Vise-t-on une démocratisation restreinte ou élargie ? S’agit-il d’élargir le périmètre de recrutement de l’élite ou de promouvoir l’ensemble de la population ?

Question posée à la sortie de la guerre par Wallon, qui se repose aujourd’hui.

Efficacité rime avec équité  : tout le monde profite d’une attention accrue à la réussite de tous. Cette impulsion sert d’horizon structurant à tous niveaux.

L’avenir de l’école a besoin d’un service public fort

Qui seul un est en mesure de soutenir et d’organiser la mixité sociale et scolaire, facteur clé de stimulation réciproque : les sociologues parlent « d’effet de contexte ». Outre l’implantation des établissements, la carte scolaire y contribue, comme la composition des classes.

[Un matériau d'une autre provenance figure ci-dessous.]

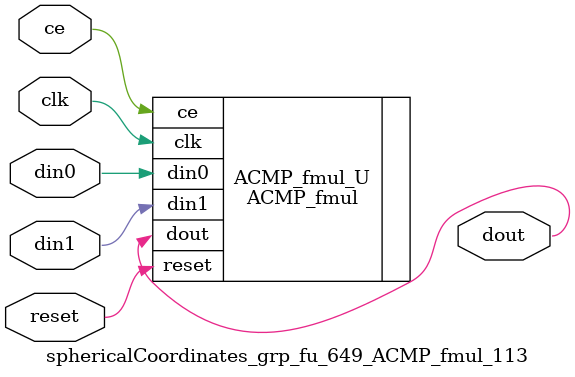
<source format=v>

`timescale 1 ns / 1 ps
module sphericalCoordinates_grp_fu_649_ACMP_fmul_113(
    clk,
    reset,
    ce,
    din0,
    din1,
    dout);

parameter ID = 32'd1;
parameter NUM_STAGE = 32'd1;
parameter din0_WIDTH = 32'd1;
parameter din1_WIDTH = 32'd1;
parameter dout_WIDTH = 32'd1;
input clk;
input reset;
input ce;
input[din0_WIDTH - 1:0] din0;
input[din1_WIDTH - 1:0] din1;
output[dout_WIDTH - 1:0] dout;



ACMP_fmul #(
.ID( ID ),
.NUM_STAGE( 4 ),
.din0_WIDTH( din0_WIDTH ),
.din1_WIDTH( din1_WIDTH ),
.dout_WIDTH( dout_WIDTH ))
ACMP_fmul_U(
    .clk( clk ),
    .reset( reset ),
    .ce( ce ),
    .din0( din0 ),
    .din1( din1 ),
    .dout( dout ));

endmodule

</source>
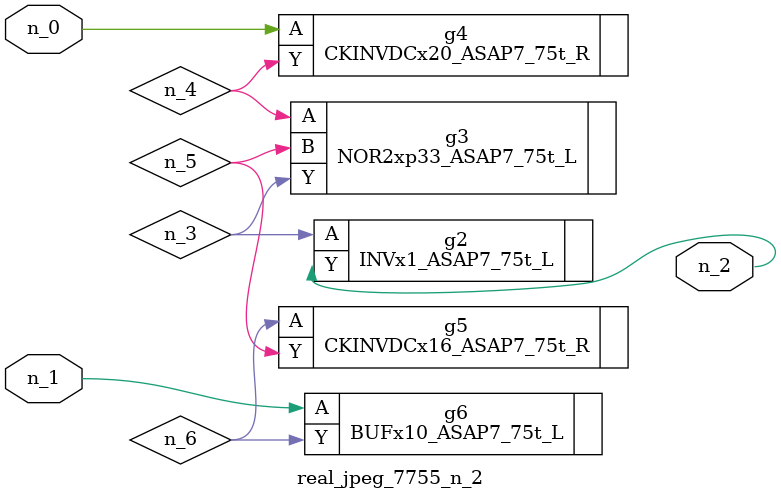
<source format=v>
module real_jpeg_7755_n_2 (n_1, n_0, n_2);

input n_1;
input n_0;

output n_2;

wire n_5;
wire n_4;
wire n_6;
wire n_3;

CKINVDCx20_ASAP7_75t_R g4 ( 
.A(n_0),
.Y(n_4)
);

BUFx10_ASAP7_75t_L g6 ( 
.A(n_1),
.Y(n_6)
);

INVx1_ASAP7_75t_L g2 ( 
.A(n_3),
.Y(n_2)
);

NOR2xp33_ASAP7_75t_L g3 ( 
.A(n_4),
.B(n_5),
.Y(n_3)
);

CKINVDCx16_ASAP7_75t_R g5 ( 
.A(n_6),
.Y(n_5)
);


endmodule
</source>
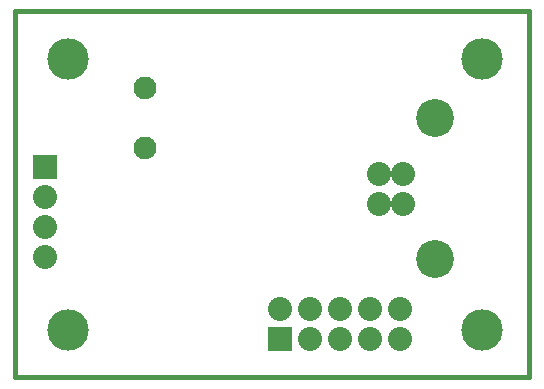
<source format=gbs>
G04 (created by PCBNEW-RS274X (2011-dec-28)-stable) date Fri 20 Jan 2012 12:39:42 PM CET*
G01*
G70*
G90*
%MOIN*%
G04 Gerber Fmt 3.4, Leading zero omitted, Abs format*
%FSLAX34Y34*%
G04 APERTURE LIST*
%ADD10C,0.006000*%
%ADD11C,0.015000*%
%ADD12C,0.080000*%
%ADD13C,0.126300*%
%ADD14R,0.080000X0.080000*%
%ADD15C,0.076000*%
%ADD16C,0.138100*%
G04 APERTURE END LIST*
G54D10*
G54D11*
X31299Y-29921D02*
X48425Y-29921D01*
X31299Y-42126D02*
X31299Y-29921D01*
X48425Y-42126D02*
X31299Y-42126D01*
X48425Y-29921D02*
X48425Y-42126D01*
G54D12*
X43426Y-35327D03*
X43426Y-36327D03*
X44213Y-36327D03*
X44213Y-35327D03*
G54D13*
X45276Y-33465D03*
X45276Y-38189D03*
G54D14*
X40126Y-40854D03*
G54D12*
X40126Y-39854D03*
X41126Y-40854D03*
X41126Y-39854D03*
X42126Y-40854D03*
X42126Y-39854D03*
X43126Y-40854D03*
X43126Y-39854D03*
X44126Y-40854D03*
X44126Y-39854D03*
G54D14*
X32283Y-35114D03*
G54D12*
X32283Y-36114D03*
X32283Y-37114D03*
X32283Y-38114D03*
G54D15*
X35630Y-32465D03*
X35630Y-34465D03*
G54D16*
X33071Y-31496D03*
X33071Y-40551D03*
X46850Y-40551D03*
X46850Y-31496D03*
M02*

</source>
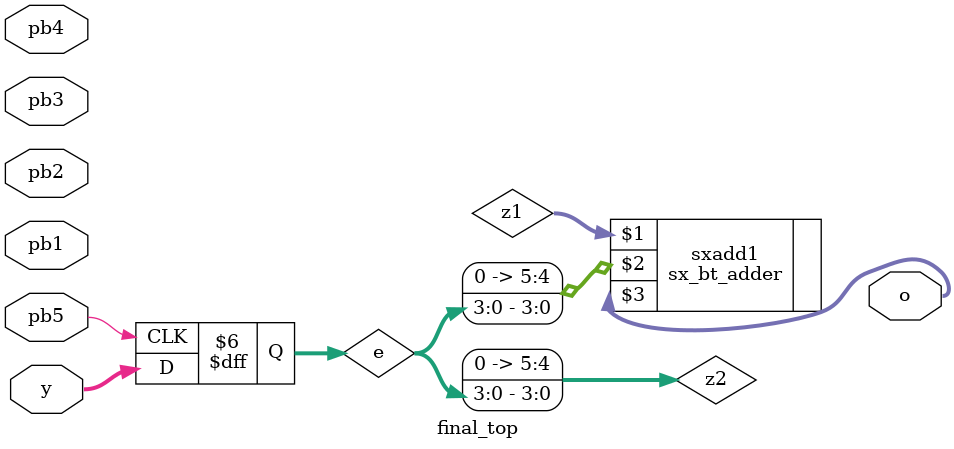
<source format=v>
`timescale 1ns / 1ps
module final_top(pb1,pb2,pb3,pb4,pb5,y,o);
input pb1,pb2,pb3,pb4,pb5;
input [3:0] y;
output wire [6:0] o;
reg [3:0] a,b,c,d,e;
wire [4:0] x,y1;
wire [5:0] z1,z2;
always@(posedge pb1)
a[3:0]<=y[3:0];
always@(posedge pb2)
b[3:0]<=y[3:0];
always@(posedge pb3)
c[3:0]<=y[3:0];
always@(posedge pb4)
d[3:0]<=y[3:0];
always@(posedge pb5)
e[3:0]<=y[3:0];
assign z2[5:4]=2'b00;
assign z2[3:0]=e[3:0];
four_bt_adder fouradd1(a,b,x);
four_bt_adder fouradd2(c,d,y1);
five_bt_adder fiveadd1(x,y1,z);
sx_bt_adder sxadd1(z1,z2,o);
endmodule

</source>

Autre élément : un tronc commun véritable, sans redoublement, sans classes de niveau[1], jusqu’au terme de la scolarité obligatoire (jusqu’à quel âge ? : Le plan Langevin/Wallon – tous deux anciens présidents du GFEN – l’envisageait jusqu’à 18 ans… en 1947.

L’avenir de l’école a besoin d’enseignants formés à la réussite de tous

Enseigner est un métier créatif de conception. Imaginer la progression conceptuelle (ce qu’il y a à comprendre, à travers différentes séances), mais aussi le processus de conceptualisation (la manière dont on va faire progresser la réflexion). Mobiliser chacun, mettre en scène des ruptures avec les conceptions points de vue antérieurs des élèves, provoquer des prises de consciences, des changements d’orientation, bref « mettre la pensée en culture ».

Enseigner est un métier qui nécessite un accompagnement des équipes et aussi une solide formation initiale et continue. Formation et accompagnement,  dans une articulation dialectique pratique / théorie / pratique qui permettent la prise de conscience des effets proprement pédagogiques sur les scolarités et de leur résonance avec les conditions sociales des élèves.